### Exercise details:
State, as a bare number, how many lines below contain "down".

### Data shown:
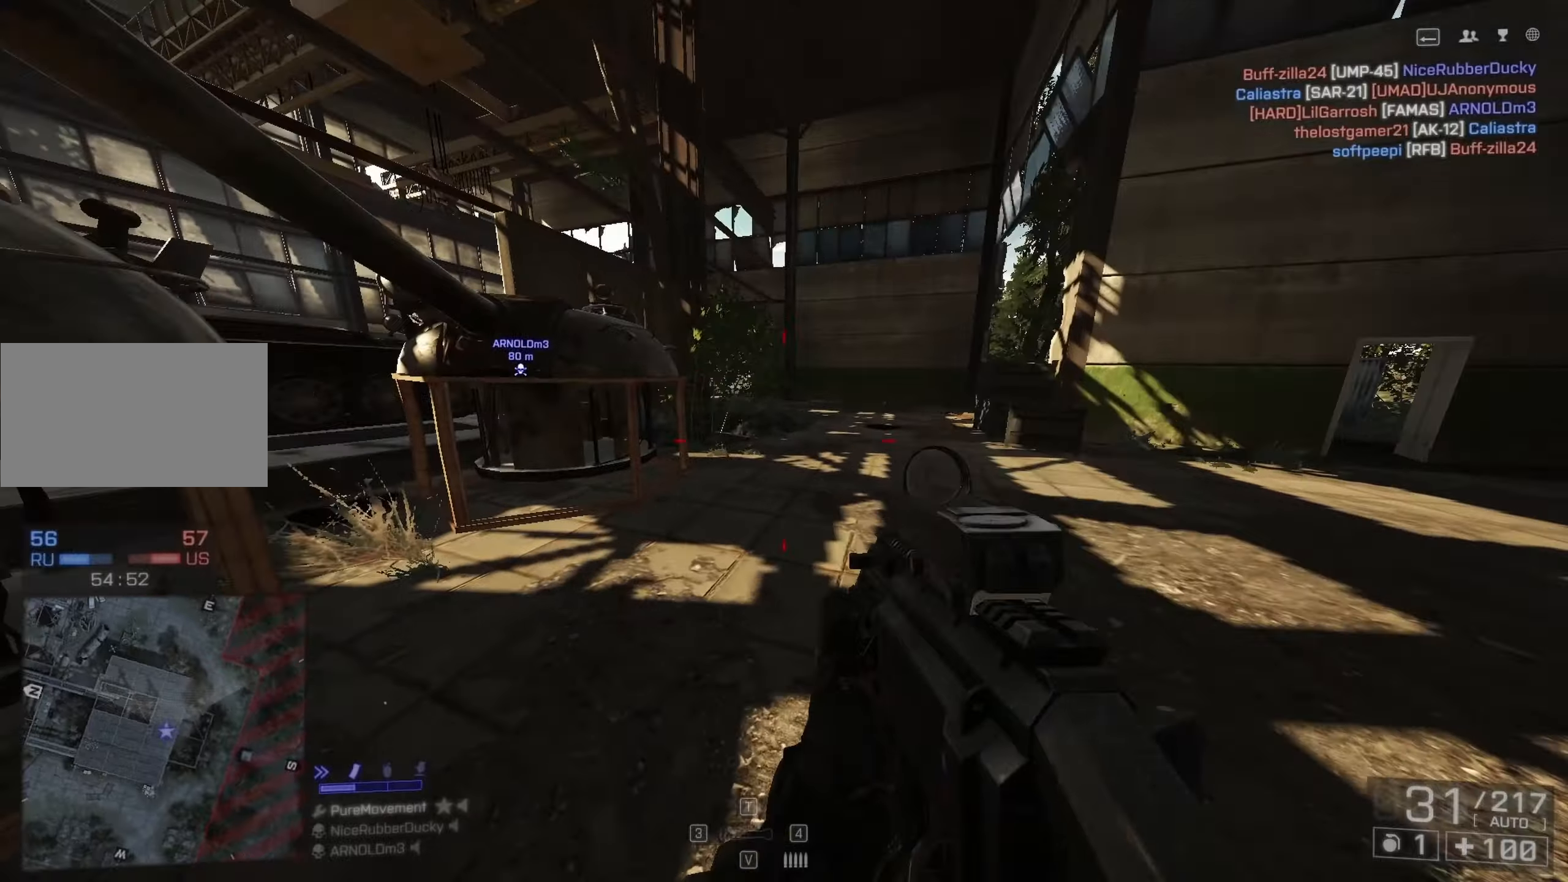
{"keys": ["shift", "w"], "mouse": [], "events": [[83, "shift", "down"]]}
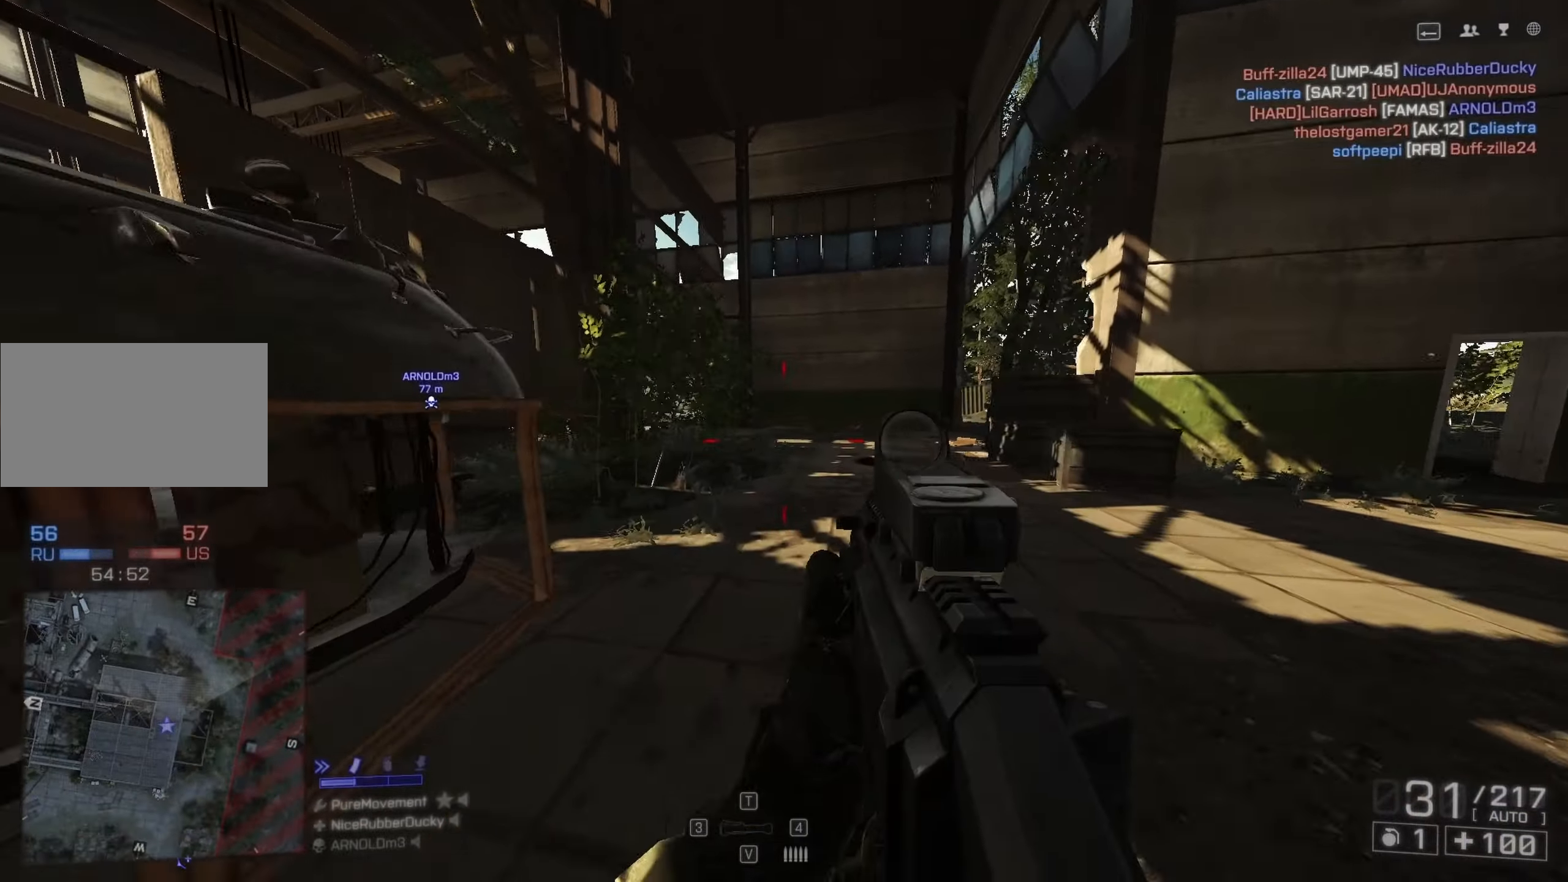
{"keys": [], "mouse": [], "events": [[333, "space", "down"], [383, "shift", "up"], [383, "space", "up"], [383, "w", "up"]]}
...
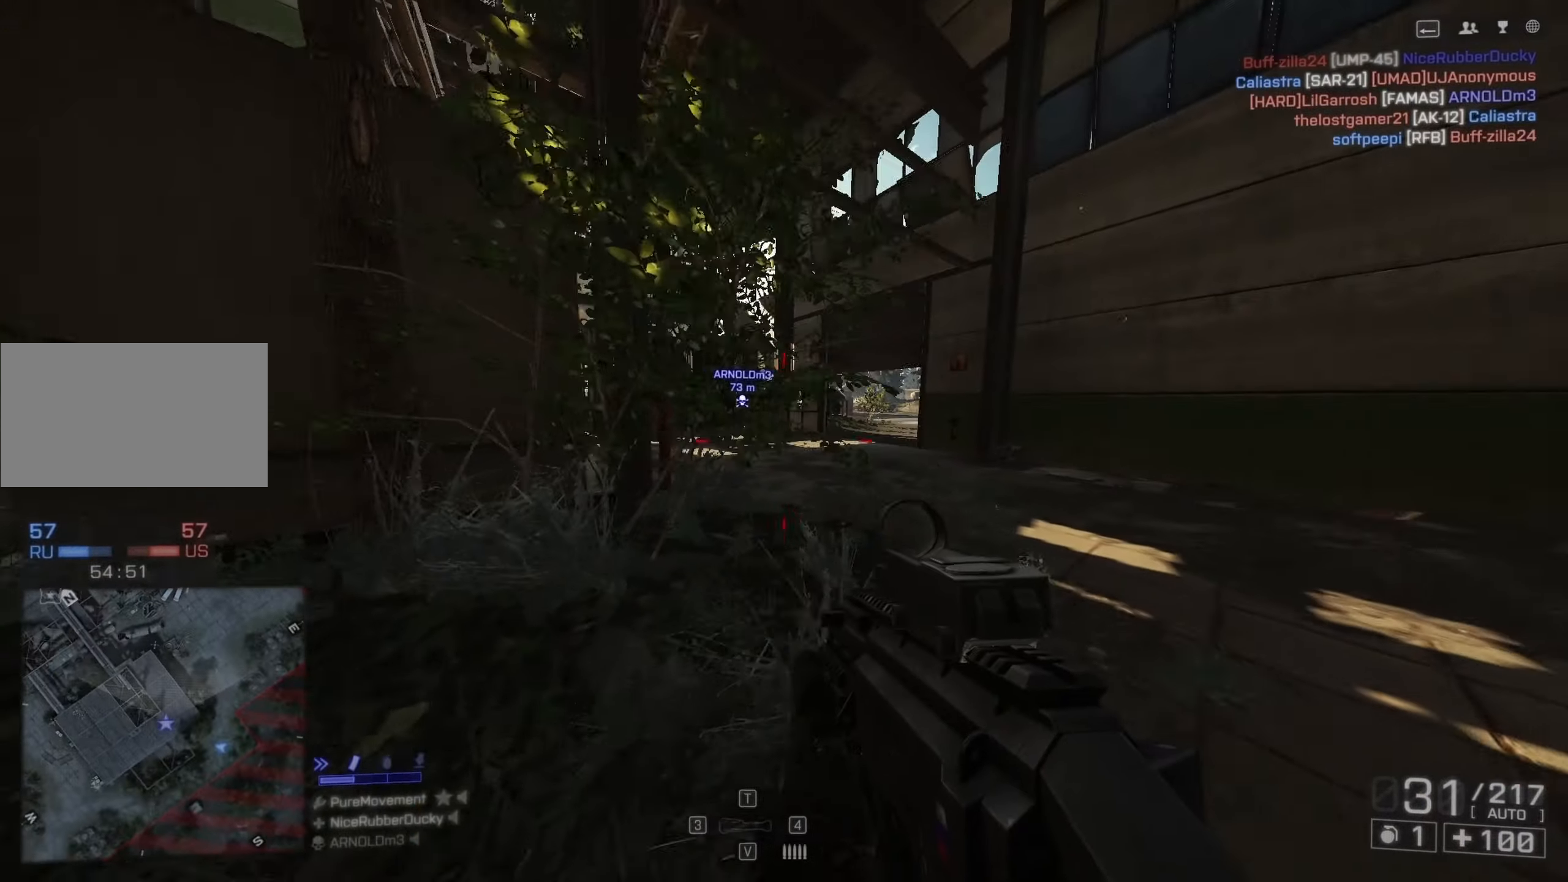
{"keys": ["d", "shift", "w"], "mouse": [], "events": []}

### Task response:
2